Acho que o pessoal percebeu que havia alguma coisa comigo. Bem, ele me dissera
que havia descoberto algo de meu interesse e partira para o Rio de Janeiro, onde,
talvez me esperasse para voltarmos a conversar. Não titubeei, no dia seguinte
já estava pousando no Aeroporto internacional Antônio Carlos Jobim, o Galeão,
na ilha de mesmo nome, dentro da Baía da Guanabara. Então foi só esperar pelo
seu aparecimento. O Rio pegava fogo e olha que estávamos no início do
outono. Assim, nada melhor para se refrescar do que um gostoso banho de mar. À
noite fiquei num barzinho honesto e distinto, com uma variedade enorme de batidas, que
caíram muito bem com os tira-gostos e músicas do repertório impecável de
Martinho da Vila, que mesmo sem estar presente animou aquelas horas de sadio
lazer e meditação. Sim. O que seria que meu amigo do outro mundo queria me
mostra? Acordei no dia seguinte sem nenhuma dor de cabeça, mas fiquei me remoendo
por dentro, preocupado com o que aquela assombração portuguesa iria me
aprontar. Ele não apareceu. Passaram-se três dias e três noites... Fui a uma lavanderia deixar minhas poucas peças de
roupa para poder usá-las limpas e cheirosas. Pronto, lá dentro, no meio de alguns
alvos lençóis, estendidos num varal, destinado a secar a roupa de cama de uma
pousada das redondezas, apareceu a margarida! - Vim atrás de você e já estou aqui
na Cidade Maravilhosa há quatro dias. Disse-lhe sério, esperando sua reação. - “Antes
de ir para Santa Catarina passei por alguns segundos no século XIX, lá perto de
minha casa, em Braga, e soube que um antepassado seu, aliás um parente ou
melhor, um já desencarnado ser, que viria a ser seu bisavô estava pronto para se casar”. Confesso que se não soubesse que estava me relacionando com um
fantasma, uma criatura que vivia num espaço-tempo diferente do nosso, jamais daria
atenção àquelas estranhas palavras.
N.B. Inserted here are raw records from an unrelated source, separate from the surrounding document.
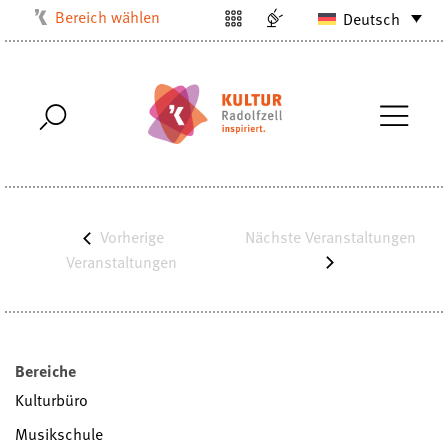
Bereich wählen
Deutsch
Kulturbüro
Milchwerk
Musikschule
Stadtarchiv
Stadtmuseum
Stadtbibliothek
Vorherige
Nächste
Veranstaltungen
Villa Bosch
Veranstaltungen
Radolfzell1200
Bereiche
Kulturbüro
Musikschule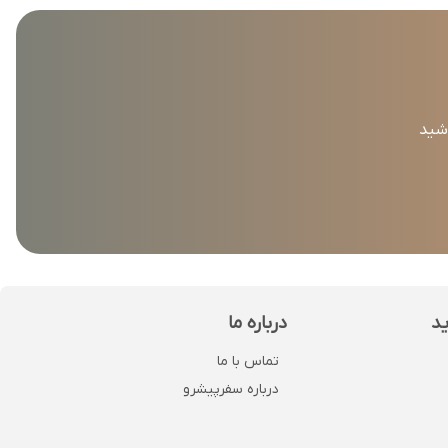
اشید
ید
درباره ما
تماس با ما
درباره سفرپیشرو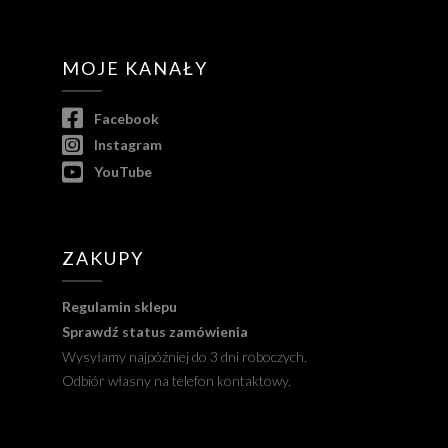
MOJE KANAŁY
Facebook
Instagram
YouTube
ZAKUPY
Regulamin sklepu
Sprawdź status zamówienia
Wysyłamy najpóźniej do 3 dni roboczych.
Odbiór własny na telefon kontaktowy.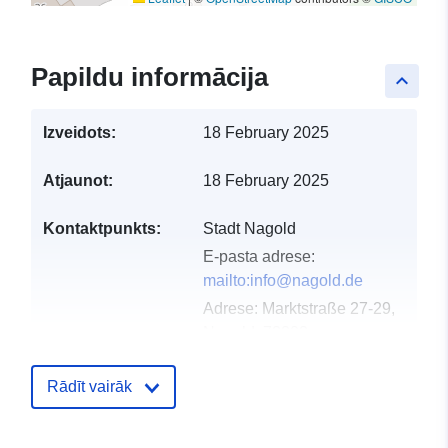
Papildu informācija
keyboard_arrow_up
Izveidots:
18 February 2025
Atjaunot:
18 February 2025
Kontaktpunkts:
Stadt Nagold
E-pasta adrese:
mailto:info@nagold.de
Adrese:
Marktstraße 27-29,
Nagold, 72202,
Deutschland
URL:
http://www.nagold.de
Rādīt vairāk
Kataloga
Pievienots data.europa.eu:
21 Feb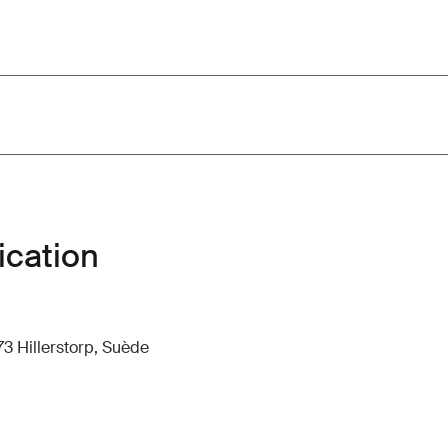
ication
73 Hillerstorp, Suède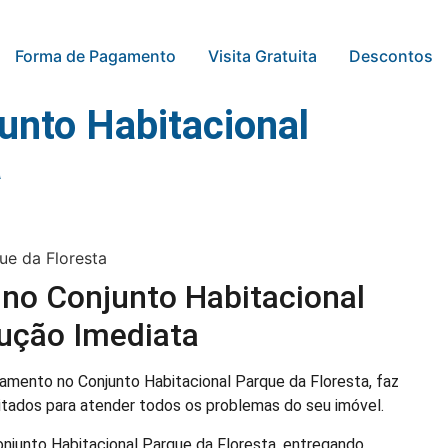
Forma de Pagamento
Visita Gratuita
Descontos
unto Habitacional
a
 no Conjunto Habitacional
lução Imediata
mento no Conjunto Habitacional Parque da Floresta, faz
citados para atender todos os problemas do seu imóvel.
njunto Habitacional Parque da Floresta, entregando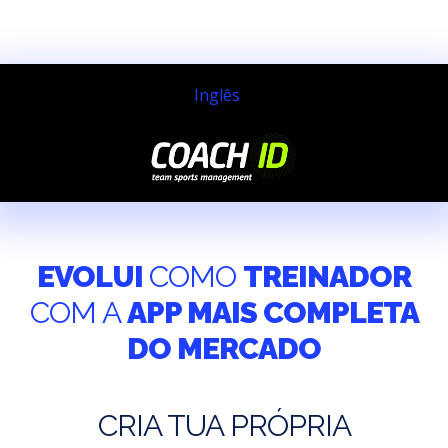
Inglês
EVOLUI
COMO
TREINADOR
COM A
APP MAIS COMPLETA
DO MERCADO
CRIA TUA PRÓPRIA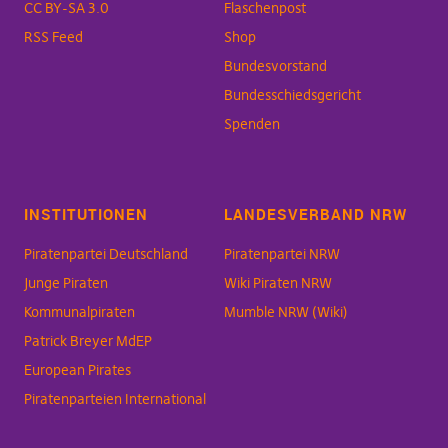
CC BY-SA 3.0
Flaschenpost
RSS Feed
Shop
Bundesvorstand
Bundesschiedsgericht
Spenden
INSTITUTIONEN
LANDESVERBAND NRW
Piratenpartei Deutschland
Piratenpartei NRW
Junge Piraten
Wiki Piraten NRW
Kommunalpiraten
Mumble NRW (Wiki)
Patrick Breyer MdEP
European Pirates
Piratenparteien International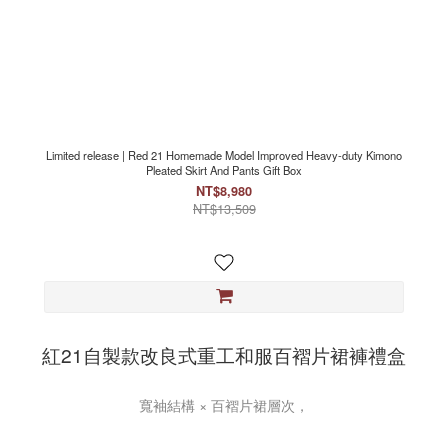
Limited release | Red 21 Homemade Model Improved Heavy-duty Kimono
Pleated Skirt And Pants Gift Box
NT$8,980
NT$13,509
紅21自製款改良式重工和服百褶片裙褲禮盒
寬袖結構 × 百褶片裙層次，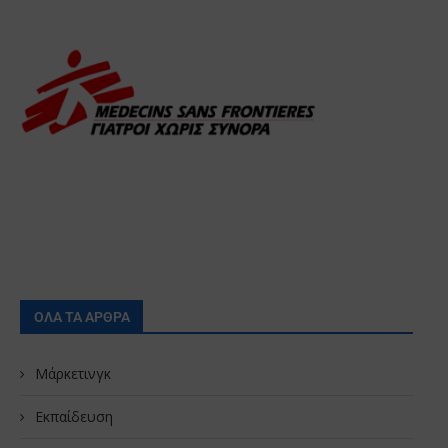
ΟΛΑ ΤΑ ΑΡΘΡΑ
Μάρκετινγκ
Εκπαίδευση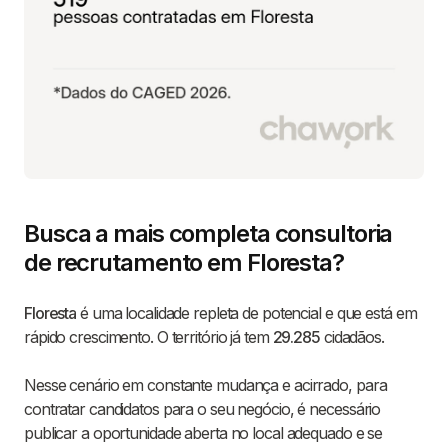
Busca a mais completa consultoria
de recrutamento em Floresta?
Floresta
é uma localidade repleta de potencial e que está em
rápido crescimento. O território já tem
29.285
cidadãos.
Nesse cenário em constante mudança e acirrado, para
contratar candidatos para o seu negócio, é necessário
publicar a oportunidade aberta no local adequado e se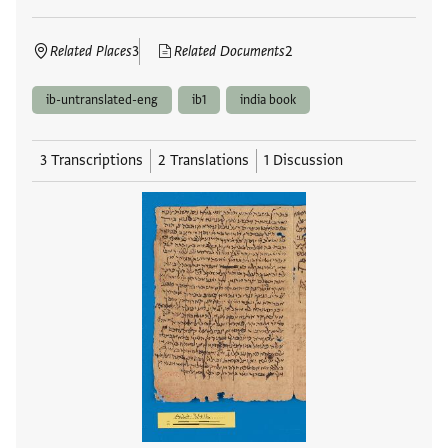
Related Places
3
Related Documents
2
ib-untranslated-eng
ib1
india book
3 Transcriptions
2 Translations
1 Discussion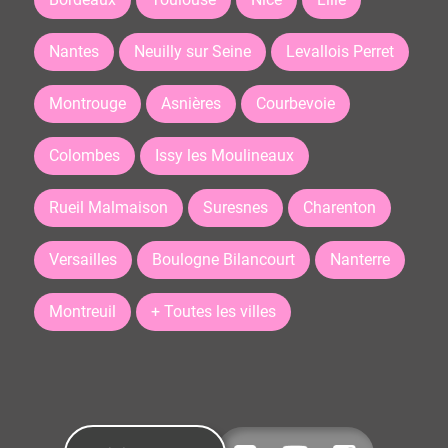
Nantes
Neuilly sur Seine
Levallois Perret
Montrouge
Asnières
Courbevoie
Colombes
Issy les Moulineaux
Rueil Malmaison
Suresnes
Charenton
Versailles
Boulogne Bilancourt
Nanterre
Montreuil
+ Toutes les villes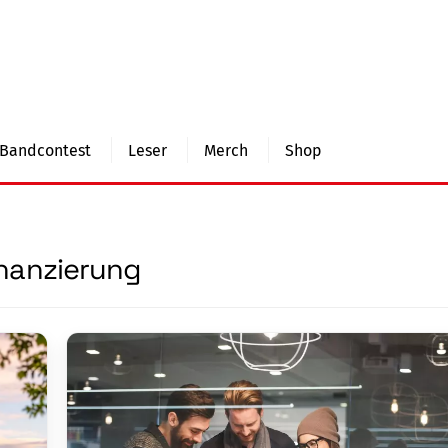
Bandcontest
Leser
Merch
Shop
nanzierung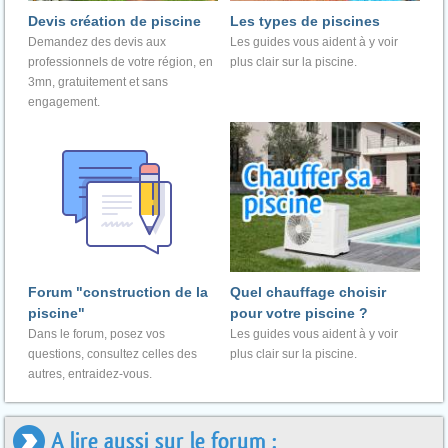
Devis création de piscine
Les types de piscines
Demandez des devis aux
Les guides vous aident à y voir
professionnels de votre région, en
plus clair sur la piscine.
3mn, gratuitement et sans
engagement.
Forum "construction de la
Quel chauffage choisir
piscine"
pour votre piscine ?
Dans le forum, posez vos
Les guides vous aident à y voir
questions, consultez celles des
plus clair sur la piscine.
autres, entraidez-vous.
A lire aussi sur le forum :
Meu amigo passava do meu presente para o
passado de meus antepassados, num sacolejar de fumaça ou num estalar de dedos se os tivesse rígidos. Seu tempo dependia do espaço em que construía sua
presença com os mortais. Talvez consiga explicar melhor. Comigo, em Santa
Catarina, no planalto onde há alguns dias estava, em São José do Cerrito, na
tal festa de um amigo, ele conseguia entender tudo que tinha se passado nos arredores daqueles
sítios, desde a eternidade, ou melhor, desde sempre. Confuso, não? Mas é isso
mesmo. Veja, quando estive com essa criatura lá nas regiões minhotas, em
Portugal, ele também conseguira saber de tudo que lá acontecera, desde sempre comigo e com todos, ali, naqueles espaços. Sabia de tudo que acontecera com meus
parentes do passado, responsáveis pela minha existência no futuro. Parece que deu
para entender. Pois bem, agora, no Rio de Janeiro ele está sabendo de muito
mais coisas sobre mim. Foi logo botando para fora. -"Sua gente passou por aqui,
desembarcando no Cais Faroux, em 1887. Seu bisavô, sua bisavó e sua avó, um
neném magrinho. Tinha dois aninhos". Sabem para onde foram, perguntei muito
espantado. – “Para as serras! Para as serras! Vamos para lá também”!